At the grocery store, the user inserts the card into a device at the register, where the card stays until the purchases are complete. “Computer systems of WIC-authorized grocers read the cards at a checkout terminal and match the information to items as they are scanned,” said Mr. Lundberg. Store computers identify WIC-approved items based on scanned product codes. When the WIC client is finished, she is prompted to remove her card.
The items are deducted from the user’s card as the items are rung up. When the client comes through the lane, two transactions are actually conducted, one for the store and one for WIC, explained Mr. Lundberg. Those WIC transactions are then bundled “and sent to us electronically.”
Each card contains food benefit information covering three months, calculated on a month-by-month basis. As items are purchased, the card is automatically updated with the remaining balance.
Under the old system, WIC-eligible items had to be separated and totaled so the vouchers could be properly redeemed. This process took extra time at the cash register. No more.
“A huge benefit for the client is the ease in using the card,” said Mr. Lundberg. “Instead of carrying a big wad of paper (vouchers), they just have this one plastic card. In the past, if the client lost the vouchers, we had no mechanism to replace them, but if they lose the card, we now know what they’ve used and we are able to easily replace the card.”
Supermarkets love it too, not only for the time it saves a cashier, but because it reduces the time it takes for the store to be reimbursed for the WIC items. “With paper, it takes three to four weeks to get reimbursed,” said Mr. Lundberg. “With electronic transactions, redemptions occur in only three to four days.”
And the users? “They don’t want to go back to paper,” he said.
The new program “virtually eliminates fraud. Also, the cashier doesn’t have to think about whether it’s a WIC or non-WIC item,” he added.
Before the state even began its pilot program, it worked closely with retailers, making sure the system would work with the various cash register systems in use. “Let’s say the grocer users NCR or IBM systems. We worked with the grocers to make sure their ECR (electronic cash register) vendors could integrate the electronic benefits transfer (EBT) function into their software,” said Mr. Lundberg.

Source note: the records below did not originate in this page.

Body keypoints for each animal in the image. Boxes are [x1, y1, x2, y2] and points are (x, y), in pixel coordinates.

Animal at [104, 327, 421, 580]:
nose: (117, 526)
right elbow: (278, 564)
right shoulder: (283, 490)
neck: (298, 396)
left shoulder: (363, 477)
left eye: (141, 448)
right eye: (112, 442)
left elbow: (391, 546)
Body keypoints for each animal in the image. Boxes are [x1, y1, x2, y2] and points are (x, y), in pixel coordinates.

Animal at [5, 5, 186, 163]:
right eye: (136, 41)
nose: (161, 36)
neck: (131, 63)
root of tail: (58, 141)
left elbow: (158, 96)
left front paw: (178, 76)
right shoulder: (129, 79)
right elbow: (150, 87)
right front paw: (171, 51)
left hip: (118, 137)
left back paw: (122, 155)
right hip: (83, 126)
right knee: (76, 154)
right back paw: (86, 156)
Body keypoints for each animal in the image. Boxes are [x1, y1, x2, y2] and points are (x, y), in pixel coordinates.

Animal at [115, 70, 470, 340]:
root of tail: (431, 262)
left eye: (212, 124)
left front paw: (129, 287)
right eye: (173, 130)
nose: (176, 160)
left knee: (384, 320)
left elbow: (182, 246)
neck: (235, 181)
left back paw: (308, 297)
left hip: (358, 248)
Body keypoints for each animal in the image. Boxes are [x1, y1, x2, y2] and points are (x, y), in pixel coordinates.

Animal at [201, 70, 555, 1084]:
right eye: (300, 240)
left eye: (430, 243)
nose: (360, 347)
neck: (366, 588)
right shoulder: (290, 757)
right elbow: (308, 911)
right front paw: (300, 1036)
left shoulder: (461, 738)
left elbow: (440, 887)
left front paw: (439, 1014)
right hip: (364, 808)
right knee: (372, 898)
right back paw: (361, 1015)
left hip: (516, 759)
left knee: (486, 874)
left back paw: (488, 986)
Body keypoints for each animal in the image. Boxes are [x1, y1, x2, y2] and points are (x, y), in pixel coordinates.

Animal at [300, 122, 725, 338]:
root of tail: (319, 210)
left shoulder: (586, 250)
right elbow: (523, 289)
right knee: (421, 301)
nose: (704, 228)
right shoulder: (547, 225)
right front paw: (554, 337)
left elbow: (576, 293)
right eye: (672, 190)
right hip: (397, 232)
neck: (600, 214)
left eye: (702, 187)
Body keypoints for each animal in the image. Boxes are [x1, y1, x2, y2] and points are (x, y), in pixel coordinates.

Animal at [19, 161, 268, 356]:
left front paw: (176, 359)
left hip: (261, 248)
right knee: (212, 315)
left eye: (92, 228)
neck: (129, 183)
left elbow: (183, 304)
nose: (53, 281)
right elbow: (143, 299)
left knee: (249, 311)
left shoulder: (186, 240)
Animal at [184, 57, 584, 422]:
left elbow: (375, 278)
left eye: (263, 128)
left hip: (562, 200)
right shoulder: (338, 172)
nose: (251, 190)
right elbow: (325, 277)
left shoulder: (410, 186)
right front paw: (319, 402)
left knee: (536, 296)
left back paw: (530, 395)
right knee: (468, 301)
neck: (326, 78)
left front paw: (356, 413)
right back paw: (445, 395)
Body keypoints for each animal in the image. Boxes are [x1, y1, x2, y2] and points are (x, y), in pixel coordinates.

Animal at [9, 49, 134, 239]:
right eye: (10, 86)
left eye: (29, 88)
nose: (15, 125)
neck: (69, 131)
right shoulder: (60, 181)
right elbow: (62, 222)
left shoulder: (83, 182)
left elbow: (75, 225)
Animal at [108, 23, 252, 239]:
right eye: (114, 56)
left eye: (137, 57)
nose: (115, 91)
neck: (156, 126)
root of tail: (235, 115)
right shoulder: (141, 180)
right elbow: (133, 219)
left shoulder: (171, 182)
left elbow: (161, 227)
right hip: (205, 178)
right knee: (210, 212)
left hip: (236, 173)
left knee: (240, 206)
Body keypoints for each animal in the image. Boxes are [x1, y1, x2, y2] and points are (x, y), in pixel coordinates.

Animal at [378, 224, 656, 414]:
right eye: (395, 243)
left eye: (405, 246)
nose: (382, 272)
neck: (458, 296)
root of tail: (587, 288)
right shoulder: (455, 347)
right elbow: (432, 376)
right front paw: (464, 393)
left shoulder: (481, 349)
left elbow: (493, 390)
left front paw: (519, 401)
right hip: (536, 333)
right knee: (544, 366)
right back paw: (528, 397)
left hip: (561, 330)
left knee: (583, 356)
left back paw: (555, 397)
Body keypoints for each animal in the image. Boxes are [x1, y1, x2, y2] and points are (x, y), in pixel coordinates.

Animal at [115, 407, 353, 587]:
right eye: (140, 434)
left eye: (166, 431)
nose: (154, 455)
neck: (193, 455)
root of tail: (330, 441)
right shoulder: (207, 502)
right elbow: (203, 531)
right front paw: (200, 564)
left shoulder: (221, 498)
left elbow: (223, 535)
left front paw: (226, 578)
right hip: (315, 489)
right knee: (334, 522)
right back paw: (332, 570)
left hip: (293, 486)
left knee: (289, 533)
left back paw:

The program will also work for the small grocer who may not have the sophisticated electronic cash register capability of the chains. “We have an EBT-compatible device developed for the small operation,” he added. “We have three commercial vendors who have developed solutions for small grocers which does the same thing as the electronic cash register.”
That, he added, was one reason Texas’ program is more successful than pilots that started, and failed, in other states. “Many states were trying to set up a stand-aside solution where they had two systems running,” he said. “Cashiers had to scan twice and in a lot of cases that hasn’t worked very well.”
Another reason for the state’s success is the number of people who participated in the pilot program. “We had more participants covered in our pilot than in all the other states combined,” said Mr. Lundberg.
He said the state is “still working on final implementation dates. After we complete Collin County (near Dallas) next month, we’ll be expanding to west Texas, Midland-Odessa and just east of El Paso but south of the Panhandle. It’s a pretty large area and that expansion will start in June. In September we’ll be expanding into the Panhandle, Lubbock and Amarillo.”